BY JOHN PYE The Associated Press MELBOURNE – In five previous Australian Open wins, Novak Djokovic had never felt so much love. After maintaining his perfect record in six finals at Melbourne Park — and extending his old friend Andy Murray’s streak to five losses from five championship deciders Down Under — Djokovic had hundreds of Serbian fans singing and chanting his name so loudly he could barely hear questions in a TV interview. While Djokovic was still celebrating his 6-1, 7-5, 7-6 (3) victory on Sunday night, equaling Roy Emerson’s record of six Australian titles, Murray was rushing for the airport to catch a flight back to Britain to reunite with his pregnant wife. “I never experienced this much crowd and this much love,” Djokovic said. “I’ve had the fortune to win this trophy now six times, but I never experienced such support.” Djokovic has won the last three Grand Slam titles, and four of the last five, to lift his career haul to 11 — equaling Rod Laver and Bjorn Borg in fifth place on the all-time list. “I don’t take anything for granted, even though I won last four out of five Grand Slams, played five finals, it’s phenomenal,” said Djokovic, reflecting on a period of time in which he was married, became a father and only lost one match in five major championships — the final of the French Open. “No doubt that I’m playing the best tennis of my life in the last 15 months.

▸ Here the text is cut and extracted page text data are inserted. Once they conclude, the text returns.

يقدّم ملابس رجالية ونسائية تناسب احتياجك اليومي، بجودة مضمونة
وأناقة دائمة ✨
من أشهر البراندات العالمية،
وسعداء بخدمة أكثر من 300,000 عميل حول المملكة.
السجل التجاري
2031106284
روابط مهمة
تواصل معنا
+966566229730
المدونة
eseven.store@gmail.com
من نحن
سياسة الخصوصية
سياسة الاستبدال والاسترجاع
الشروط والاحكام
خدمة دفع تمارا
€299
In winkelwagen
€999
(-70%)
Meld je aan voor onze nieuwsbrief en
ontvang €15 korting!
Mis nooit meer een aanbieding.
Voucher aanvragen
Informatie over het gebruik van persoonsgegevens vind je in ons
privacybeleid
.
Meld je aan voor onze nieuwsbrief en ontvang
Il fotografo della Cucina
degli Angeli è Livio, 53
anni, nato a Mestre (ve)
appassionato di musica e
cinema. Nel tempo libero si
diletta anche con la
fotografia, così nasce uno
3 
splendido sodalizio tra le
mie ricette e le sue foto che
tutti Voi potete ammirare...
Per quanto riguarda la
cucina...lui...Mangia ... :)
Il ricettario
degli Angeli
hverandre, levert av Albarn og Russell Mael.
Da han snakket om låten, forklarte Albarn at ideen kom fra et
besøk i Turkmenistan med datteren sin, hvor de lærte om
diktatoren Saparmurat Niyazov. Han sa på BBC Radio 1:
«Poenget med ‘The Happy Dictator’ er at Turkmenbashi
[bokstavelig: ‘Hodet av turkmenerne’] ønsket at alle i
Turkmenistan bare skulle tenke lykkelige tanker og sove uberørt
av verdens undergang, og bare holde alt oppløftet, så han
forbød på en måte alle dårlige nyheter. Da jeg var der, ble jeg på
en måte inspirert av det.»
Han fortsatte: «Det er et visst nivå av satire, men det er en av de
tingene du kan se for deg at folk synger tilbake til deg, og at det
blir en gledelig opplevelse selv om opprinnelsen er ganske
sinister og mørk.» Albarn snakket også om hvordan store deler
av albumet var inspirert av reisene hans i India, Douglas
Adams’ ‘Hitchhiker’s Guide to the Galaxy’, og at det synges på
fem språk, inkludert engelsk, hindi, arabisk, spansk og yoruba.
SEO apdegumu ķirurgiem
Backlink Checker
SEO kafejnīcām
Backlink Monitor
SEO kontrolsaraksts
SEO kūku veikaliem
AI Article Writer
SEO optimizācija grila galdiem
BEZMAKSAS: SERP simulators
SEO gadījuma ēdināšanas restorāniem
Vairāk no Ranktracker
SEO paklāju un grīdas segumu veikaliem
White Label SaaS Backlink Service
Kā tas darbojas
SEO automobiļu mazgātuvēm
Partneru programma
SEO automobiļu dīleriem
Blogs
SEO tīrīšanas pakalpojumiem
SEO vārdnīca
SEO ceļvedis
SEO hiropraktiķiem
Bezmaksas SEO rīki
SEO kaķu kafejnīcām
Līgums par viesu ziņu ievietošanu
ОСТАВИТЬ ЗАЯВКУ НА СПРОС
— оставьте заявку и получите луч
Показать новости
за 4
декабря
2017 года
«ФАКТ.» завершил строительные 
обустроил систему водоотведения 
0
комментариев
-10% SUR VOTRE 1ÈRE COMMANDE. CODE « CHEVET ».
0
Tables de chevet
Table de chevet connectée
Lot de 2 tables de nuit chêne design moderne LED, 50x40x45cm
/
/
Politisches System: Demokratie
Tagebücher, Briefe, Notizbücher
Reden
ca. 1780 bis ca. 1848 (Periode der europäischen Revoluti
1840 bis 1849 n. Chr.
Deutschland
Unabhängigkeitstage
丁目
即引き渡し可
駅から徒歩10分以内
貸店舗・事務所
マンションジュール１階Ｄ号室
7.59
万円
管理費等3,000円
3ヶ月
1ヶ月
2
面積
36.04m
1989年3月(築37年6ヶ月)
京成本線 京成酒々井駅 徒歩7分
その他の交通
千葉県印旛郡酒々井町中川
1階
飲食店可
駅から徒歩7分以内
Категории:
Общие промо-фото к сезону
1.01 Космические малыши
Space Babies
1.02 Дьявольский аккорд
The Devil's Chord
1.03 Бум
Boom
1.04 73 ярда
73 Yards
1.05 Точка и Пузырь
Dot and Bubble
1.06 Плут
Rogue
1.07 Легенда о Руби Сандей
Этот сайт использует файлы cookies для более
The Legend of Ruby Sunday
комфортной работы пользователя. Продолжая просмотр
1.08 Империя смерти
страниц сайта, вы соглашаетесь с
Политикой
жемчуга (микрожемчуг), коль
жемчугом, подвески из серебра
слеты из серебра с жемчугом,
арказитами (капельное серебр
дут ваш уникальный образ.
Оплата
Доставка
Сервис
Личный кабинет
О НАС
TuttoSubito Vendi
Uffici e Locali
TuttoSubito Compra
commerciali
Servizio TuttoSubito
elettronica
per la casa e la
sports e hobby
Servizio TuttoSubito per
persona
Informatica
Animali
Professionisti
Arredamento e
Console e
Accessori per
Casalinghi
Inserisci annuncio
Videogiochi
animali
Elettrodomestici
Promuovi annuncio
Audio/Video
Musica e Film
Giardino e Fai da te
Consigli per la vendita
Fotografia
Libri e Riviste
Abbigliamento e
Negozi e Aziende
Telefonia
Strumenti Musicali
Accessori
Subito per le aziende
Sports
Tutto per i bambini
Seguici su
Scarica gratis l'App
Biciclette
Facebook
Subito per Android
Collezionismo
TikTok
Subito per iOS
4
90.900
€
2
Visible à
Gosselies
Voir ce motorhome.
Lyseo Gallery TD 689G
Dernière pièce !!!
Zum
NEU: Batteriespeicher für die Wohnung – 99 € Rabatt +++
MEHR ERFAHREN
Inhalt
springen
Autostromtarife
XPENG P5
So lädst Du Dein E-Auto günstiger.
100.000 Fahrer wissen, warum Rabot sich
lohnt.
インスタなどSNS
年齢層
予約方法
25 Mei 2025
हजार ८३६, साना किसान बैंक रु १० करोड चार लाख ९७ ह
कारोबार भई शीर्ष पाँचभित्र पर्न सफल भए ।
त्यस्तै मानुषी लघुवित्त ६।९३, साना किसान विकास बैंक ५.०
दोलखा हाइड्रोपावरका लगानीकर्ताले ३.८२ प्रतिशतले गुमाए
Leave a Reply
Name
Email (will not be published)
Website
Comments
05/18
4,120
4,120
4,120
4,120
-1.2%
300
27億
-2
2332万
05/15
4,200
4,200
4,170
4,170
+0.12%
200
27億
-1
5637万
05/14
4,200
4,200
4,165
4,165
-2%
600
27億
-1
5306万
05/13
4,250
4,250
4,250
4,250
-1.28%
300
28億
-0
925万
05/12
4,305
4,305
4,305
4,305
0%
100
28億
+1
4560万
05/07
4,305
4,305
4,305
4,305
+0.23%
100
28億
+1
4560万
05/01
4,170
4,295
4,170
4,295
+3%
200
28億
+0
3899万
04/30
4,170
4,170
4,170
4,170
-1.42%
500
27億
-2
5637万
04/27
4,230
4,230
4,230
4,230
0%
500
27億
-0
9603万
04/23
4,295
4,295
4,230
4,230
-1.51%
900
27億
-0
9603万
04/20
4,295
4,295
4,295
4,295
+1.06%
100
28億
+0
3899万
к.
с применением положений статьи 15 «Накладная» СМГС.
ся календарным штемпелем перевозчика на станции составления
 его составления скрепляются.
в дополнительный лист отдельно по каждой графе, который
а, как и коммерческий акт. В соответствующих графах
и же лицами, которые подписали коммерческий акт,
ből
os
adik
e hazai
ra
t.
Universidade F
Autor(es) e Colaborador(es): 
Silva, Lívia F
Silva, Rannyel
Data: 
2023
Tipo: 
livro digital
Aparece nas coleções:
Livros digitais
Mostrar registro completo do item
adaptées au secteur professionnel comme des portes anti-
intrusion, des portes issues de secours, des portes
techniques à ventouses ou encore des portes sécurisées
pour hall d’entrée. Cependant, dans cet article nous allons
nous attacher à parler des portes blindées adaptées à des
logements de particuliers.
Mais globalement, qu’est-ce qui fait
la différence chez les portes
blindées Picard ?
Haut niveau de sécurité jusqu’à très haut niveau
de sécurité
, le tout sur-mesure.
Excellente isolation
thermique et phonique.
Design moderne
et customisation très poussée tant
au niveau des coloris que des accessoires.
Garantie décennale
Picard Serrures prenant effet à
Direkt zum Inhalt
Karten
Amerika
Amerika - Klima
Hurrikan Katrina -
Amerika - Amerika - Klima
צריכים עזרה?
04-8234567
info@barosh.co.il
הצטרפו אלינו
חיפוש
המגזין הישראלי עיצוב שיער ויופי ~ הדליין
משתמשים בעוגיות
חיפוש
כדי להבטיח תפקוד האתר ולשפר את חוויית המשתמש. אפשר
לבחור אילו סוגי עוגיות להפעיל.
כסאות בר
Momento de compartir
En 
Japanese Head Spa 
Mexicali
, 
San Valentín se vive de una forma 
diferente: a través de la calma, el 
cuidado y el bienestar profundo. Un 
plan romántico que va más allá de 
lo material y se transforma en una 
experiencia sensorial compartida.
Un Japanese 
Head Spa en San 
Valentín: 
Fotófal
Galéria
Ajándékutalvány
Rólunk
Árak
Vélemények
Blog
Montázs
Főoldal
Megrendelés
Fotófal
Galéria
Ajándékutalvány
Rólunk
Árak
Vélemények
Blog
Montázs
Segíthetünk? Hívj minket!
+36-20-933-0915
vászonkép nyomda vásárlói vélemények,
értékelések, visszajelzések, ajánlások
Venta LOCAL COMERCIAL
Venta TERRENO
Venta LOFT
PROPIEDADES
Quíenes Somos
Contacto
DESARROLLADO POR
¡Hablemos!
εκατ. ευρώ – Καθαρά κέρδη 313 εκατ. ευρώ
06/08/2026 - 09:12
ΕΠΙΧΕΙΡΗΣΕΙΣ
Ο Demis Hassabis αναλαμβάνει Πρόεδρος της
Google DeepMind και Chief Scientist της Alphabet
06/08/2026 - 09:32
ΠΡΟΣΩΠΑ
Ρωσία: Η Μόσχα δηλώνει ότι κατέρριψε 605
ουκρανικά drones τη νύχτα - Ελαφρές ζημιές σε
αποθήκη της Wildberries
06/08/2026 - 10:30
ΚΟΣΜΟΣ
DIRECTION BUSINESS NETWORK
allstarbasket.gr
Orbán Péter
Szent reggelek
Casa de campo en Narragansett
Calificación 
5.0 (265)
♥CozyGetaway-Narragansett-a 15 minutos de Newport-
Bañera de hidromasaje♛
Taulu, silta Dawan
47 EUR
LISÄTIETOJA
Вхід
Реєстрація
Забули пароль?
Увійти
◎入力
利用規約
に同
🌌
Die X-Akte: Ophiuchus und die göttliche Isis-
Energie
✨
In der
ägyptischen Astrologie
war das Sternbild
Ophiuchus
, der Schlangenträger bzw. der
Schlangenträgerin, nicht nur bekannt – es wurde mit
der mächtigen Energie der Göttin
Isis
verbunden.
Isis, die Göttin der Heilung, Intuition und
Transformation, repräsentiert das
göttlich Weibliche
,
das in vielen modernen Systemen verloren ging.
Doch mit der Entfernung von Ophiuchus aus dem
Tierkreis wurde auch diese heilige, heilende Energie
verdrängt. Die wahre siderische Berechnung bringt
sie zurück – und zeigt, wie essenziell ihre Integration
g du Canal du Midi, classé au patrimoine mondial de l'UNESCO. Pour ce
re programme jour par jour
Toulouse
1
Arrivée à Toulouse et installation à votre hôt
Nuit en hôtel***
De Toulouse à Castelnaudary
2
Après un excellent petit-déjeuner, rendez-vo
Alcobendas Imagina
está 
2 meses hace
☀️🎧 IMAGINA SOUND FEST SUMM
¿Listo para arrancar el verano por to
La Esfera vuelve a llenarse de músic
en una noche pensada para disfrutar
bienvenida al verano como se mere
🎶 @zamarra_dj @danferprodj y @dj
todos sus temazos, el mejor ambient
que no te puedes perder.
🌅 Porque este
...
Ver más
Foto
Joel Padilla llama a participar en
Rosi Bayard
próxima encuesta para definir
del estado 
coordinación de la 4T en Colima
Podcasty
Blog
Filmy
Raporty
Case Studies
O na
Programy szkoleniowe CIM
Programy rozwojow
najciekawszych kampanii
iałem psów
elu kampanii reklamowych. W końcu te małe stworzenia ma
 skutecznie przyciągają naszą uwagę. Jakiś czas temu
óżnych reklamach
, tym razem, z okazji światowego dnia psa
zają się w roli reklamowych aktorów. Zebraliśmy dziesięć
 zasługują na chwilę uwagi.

“Everything is going well privately, as well, so I feel like I’m at the point in my life where everything is working in harmony. I’ll try to keep it that way.”
His next objective is a first Grand Slam title on clay to complete his collection. Djokovic has reached three finals at Roland Garros, but never won the French Open. After getting on his hands and knees and kissing the court at Rod Laver Arena, and going to the stands to hug Boris Becker, his coach since 2014, Djokovic paid tribute to Murray in his post-match speech. “You’re a great champion, great friend, a great person who is very professional and committed to this sport,” he said. “So I’m sure in the future you’ll have more opportunities to fight for this trophy.” As a father himself, he didn’t want to delay Murray’s departure. The 28-year-old Scotsman had his share of distractions in Australia. His wife, Kim, is due to have their first child in February and didn’t travel with him. Kim’s father, Nigel Sears, was in Australia as coach for Ana Ivanovic, but became ill and had to be rushed to a nearby hospital by ambulance while Murray was on court in his third-round match.
After a night in the hospital, Nigel Sears was well enough to return home, which meant Murray could stay in Australia and try to refocus on winning the title. “It’s been a tough few weeks for me away from the court,” Murray said in his post-match speech, before turning his attention to his wife. “You’ve been a legend the last two weeks. Thank you so much for all your support,” he said, choking back tears and waving as he walked away from the microphone. “I’ll be on the next flight home.” A little more than a half-hour later, at 11:15 p.m. local time, Murray said he was aiming for a 1 a.m. flight.